- Bu hoşnutluk, bu ağrı ve sızılardan uzaklık, bu katlanılabilecek, bu yılgın günler güzel şeylerdir doğrusu; öyle günler ki, ne ağrı sızılar ne sevinçler, seslerini fazla çıkarmayı göze alabilir, her şey fısıldayarak konuşur ve ayak parmakları üzerinde bir gölge gibi devinir usulcacık.
- Ama gerektiğinde ağrı ve sızılar, kendine yol yaparak başka iklimlere kaçıp sığınmaktan kendimi alamıyorum.
- Yazıklanacak bir şey yoktu, geçip gitmiş hiçbir şeye yazıklanmamak gerekiyordu.
- Mutlu acılar çektim, bundan böyle dünyada hiçbir şeye karşı kendimi savunmaz oldum, bundan böyle hiçbir şeyden korkup çekinmedim, peki dedim her şeye, gönlümün kapılarını her şeye açtım.
- "Bizim gibiler belki sevemez. Çocuk insanlar yapabilir bunu; bu, onların gizidir."
- Ve doğrusu dünya haklıysa, kafeteryalardaki bu müzik, bu kitlesel eğlenmeler, az şeyle yetinen bu Amerikalaşmış insanlar haklıysalar, o zaman ben haksızım demektir, o zaman kaçık biriyim ben, o zaman sık sık kendime verdiğim isimle bir bozkırkurduyum, yolunu şaşırıp yabancı ve anlaşılmaz bir dünyada gözünü açan bir hayvanım, eski vatanın havası yiyeceği elinden çıkıp gitmiş bir hayvan.
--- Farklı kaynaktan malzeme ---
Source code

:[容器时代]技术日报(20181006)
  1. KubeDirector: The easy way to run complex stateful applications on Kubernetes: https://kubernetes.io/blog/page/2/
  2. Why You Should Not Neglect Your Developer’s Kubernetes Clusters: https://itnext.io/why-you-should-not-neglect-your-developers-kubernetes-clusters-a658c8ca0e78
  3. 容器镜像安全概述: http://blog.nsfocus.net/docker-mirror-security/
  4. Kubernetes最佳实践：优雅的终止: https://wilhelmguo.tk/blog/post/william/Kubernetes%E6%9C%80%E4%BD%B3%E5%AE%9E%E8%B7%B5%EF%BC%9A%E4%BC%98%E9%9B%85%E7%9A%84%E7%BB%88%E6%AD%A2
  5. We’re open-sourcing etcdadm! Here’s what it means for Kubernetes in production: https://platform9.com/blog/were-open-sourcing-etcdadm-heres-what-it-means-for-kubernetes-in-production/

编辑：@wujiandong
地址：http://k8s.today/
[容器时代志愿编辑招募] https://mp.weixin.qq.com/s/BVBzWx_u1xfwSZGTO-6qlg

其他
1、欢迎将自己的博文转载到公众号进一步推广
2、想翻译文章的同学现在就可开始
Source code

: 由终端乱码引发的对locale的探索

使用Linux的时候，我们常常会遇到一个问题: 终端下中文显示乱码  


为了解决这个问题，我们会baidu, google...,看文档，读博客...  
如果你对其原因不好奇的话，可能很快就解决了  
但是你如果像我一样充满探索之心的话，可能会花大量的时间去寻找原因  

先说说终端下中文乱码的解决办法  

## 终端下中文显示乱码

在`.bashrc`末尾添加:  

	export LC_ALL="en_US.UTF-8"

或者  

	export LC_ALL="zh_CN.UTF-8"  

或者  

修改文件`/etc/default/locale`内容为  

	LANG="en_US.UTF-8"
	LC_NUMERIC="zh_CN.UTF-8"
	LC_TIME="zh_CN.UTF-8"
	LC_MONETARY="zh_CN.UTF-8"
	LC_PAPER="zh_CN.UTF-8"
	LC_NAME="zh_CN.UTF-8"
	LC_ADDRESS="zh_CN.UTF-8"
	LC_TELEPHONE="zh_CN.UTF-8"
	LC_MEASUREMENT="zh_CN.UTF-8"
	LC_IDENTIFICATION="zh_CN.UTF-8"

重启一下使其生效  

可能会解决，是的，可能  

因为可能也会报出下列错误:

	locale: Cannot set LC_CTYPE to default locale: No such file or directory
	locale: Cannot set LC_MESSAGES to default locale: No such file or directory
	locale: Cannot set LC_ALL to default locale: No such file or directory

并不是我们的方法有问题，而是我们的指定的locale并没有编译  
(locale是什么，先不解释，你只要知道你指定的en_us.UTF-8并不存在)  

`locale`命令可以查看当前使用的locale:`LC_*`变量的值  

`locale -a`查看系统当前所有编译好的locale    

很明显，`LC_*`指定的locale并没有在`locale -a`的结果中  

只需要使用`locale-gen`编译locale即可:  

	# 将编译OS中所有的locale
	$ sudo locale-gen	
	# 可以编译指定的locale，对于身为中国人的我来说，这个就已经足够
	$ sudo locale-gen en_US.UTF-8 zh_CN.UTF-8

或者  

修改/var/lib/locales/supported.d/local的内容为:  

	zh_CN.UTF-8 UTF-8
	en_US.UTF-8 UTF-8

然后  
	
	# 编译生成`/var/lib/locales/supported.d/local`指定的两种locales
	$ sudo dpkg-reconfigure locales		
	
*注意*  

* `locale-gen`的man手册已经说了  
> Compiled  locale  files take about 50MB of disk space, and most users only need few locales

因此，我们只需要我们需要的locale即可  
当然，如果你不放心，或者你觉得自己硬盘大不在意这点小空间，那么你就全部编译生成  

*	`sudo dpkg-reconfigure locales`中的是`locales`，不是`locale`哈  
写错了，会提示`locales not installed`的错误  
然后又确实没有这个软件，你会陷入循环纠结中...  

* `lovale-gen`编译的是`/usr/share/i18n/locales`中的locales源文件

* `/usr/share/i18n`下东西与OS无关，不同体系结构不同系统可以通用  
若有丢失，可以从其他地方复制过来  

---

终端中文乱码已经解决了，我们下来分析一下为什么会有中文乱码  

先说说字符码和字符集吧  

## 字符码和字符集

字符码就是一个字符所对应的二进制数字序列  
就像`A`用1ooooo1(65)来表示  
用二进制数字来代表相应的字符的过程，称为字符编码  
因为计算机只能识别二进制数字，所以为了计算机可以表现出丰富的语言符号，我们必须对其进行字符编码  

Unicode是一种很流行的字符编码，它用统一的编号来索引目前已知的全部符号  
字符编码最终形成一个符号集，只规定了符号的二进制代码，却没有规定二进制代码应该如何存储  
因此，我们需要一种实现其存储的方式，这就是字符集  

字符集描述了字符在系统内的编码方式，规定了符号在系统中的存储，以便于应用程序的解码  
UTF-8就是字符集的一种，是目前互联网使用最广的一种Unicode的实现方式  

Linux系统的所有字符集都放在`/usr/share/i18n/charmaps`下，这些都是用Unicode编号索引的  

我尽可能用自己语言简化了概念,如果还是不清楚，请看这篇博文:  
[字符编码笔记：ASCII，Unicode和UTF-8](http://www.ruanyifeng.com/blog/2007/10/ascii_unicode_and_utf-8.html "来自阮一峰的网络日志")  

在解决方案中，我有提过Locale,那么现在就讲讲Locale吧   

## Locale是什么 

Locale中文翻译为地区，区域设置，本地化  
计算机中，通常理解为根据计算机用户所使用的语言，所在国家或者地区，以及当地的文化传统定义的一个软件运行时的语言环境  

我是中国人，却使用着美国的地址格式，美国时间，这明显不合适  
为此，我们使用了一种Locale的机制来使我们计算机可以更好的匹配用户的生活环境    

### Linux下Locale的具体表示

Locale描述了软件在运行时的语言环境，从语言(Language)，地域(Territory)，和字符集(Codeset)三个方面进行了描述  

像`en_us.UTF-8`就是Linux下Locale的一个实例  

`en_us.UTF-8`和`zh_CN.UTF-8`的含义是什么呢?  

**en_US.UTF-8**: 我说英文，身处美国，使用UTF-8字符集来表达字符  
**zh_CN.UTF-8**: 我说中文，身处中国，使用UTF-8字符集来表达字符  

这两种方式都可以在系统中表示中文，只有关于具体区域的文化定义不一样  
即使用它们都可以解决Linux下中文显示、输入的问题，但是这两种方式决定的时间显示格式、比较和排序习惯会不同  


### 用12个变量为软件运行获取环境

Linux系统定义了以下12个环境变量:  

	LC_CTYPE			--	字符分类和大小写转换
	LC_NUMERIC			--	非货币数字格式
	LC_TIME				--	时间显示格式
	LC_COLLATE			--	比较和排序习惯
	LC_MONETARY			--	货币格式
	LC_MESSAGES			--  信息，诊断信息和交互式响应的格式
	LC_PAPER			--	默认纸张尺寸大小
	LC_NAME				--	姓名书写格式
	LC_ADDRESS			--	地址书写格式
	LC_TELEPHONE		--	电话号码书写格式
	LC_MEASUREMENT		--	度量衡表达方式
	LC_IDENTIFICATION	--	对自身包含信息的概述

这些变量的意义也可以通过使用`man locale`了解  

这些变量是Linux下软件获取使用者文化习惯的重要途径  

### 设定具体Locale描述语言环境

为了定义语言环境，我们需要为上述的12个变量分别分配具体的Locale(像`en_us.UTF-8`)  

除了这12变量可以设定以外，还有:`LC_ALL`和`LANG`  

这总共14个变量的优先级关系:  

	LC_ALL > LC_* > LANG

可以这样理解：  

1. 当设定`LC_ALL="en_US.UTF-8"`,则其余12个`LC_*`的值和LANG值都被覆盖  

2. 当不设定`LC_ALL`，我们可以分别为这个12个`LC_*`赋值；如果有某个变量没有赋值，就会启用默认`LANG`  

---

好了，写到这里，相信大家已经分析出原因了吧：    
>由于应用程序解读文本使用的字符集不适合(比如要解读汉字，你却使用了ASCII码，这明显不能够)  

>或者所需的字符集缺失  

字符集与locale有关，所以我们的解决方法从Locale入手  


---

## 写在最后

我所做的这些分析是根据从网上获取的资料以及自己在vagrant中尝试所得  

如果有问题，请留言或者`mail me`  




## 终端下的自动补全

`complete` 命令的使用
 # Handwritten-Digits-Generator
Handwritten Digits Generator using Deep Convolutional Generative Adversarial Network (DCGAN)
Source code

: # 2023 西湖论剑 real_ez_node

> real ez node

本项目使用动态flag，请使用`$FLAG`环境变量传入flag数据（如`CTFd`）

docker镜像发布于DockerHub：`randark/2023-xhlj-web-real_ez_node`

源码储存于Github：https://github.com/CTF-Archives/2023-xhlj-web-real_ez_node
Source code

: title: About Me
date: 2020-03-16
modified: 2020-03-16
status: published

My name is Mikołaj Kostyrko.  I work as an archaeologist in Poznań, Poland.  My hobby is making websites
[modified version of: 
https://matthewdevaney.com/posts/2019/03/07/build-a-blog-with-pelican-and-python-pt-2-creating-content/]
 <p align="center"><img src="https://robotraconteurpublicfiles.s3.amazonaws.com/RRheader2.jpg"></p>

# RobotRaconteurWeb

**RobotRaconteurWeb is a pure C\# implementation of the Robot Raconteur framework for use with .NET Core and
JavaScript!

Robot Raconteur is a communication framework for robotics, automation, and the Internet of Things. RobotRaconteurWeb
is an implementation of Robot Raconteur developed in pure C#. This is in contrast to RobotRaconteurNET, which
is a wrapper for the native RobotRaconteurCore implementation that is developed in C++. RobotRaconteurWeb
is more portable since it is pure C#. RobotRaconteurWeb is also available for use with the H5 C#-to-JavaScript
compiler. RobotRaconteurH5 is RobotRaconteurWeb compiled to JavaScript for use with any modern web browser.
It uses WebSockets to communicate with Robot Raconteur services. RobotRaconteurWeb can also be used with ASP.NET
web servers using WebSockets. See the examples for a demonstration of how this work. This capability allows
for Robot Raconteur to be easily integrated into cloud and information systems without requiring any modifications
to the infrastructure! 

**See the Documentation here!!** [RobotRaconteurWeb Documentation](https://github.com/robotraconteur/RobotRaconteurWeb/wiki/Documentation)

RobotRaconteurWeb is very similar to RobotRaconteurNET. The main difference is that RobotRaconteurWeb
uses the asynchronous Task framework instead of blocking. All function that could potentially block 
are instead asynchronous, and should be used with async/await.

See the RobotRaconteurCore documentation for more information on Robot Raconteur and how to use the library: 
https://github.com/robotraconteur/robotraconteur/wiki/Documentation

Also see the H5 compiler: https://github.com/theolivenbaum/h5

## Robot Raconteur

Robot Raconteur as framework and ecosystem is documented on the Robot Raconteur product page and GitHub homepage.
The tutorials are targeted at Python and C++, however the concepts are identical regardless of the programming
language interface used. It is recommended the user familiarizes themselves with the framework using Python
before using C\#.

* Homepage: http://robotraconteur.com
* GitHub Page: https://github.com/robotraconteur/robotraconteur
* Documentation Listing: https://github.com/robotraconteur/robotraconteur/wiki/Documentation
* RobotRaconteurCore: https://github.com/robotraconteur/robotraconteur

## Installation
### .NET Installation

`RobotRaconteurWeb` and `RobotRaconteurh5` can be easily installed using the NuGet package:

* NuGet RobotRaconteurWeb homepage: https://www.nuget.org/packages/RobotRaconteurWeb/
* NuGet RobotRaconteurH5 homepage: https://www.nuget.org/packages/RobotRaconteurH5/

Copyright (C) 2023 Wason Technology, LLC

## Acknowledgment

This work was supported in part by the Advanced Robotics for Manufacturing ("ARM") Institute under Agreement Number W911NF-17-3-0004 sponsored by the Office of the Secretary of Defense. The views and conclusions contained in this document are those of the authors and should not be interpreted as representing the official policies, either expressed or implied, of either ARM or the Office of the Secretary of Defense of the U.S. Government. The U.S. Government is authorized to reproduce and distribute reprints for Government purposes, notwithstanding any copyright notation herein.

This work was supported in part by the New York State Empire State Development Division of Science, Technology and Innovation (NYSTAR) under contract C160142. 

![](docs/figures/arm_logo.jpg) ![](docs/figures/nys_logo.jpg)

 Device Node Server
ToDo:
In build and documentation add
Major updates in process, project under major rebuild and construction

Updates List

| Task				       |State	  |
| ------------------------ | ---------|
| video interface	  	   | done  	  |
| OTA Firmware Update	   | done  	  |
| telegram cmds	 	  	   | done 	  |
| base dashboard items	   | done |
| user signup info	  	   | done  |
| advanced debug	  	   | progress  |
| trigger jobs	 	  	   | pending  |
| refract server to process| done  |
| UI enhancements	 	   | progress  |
- Bu tanrısal küçük ezgi ruhuma kök saldığına ve gün gelip o göz alıcı renkleriyle nazlı çiçeğimi içimde açtırdığına göre, büsbütün mahvolmuş sayılabilir miydim? Yolunu şaşırmış, bulunduğu çevreye akıl erdiremeyen bir hayvan da olsam, içimde bir şey vardı yanıt veren, uzaktaki ve yüksekteki dünyaların yolladığı çağrıları alan bir şey vardı, beynimde binlerce görüntü üst üste yığılmış duruyordu.
- Kim yaşamının kalıntıları üzerinde uçup gitmekte olan anlamın peşine düştü, saçma görünen şeylere katlandı, kaçıkça görünen şeyleri yaşadı?
- Bir dost sıcaklığının gerçekleşmeyecek özlemiyle kendi kendimi kahredip durmam gülünçtü.
- Yalnızlık bağımsızlıktır, yalnızlığı arzulamış, uzun yıllar içinde onu ele geçirmiştim. Soğuktu bu yalnızlık, orası öyle, ama sessizdi, yıldızların içinde dolanıp durduğu uzay gibi harikulade sessiz ve büyük.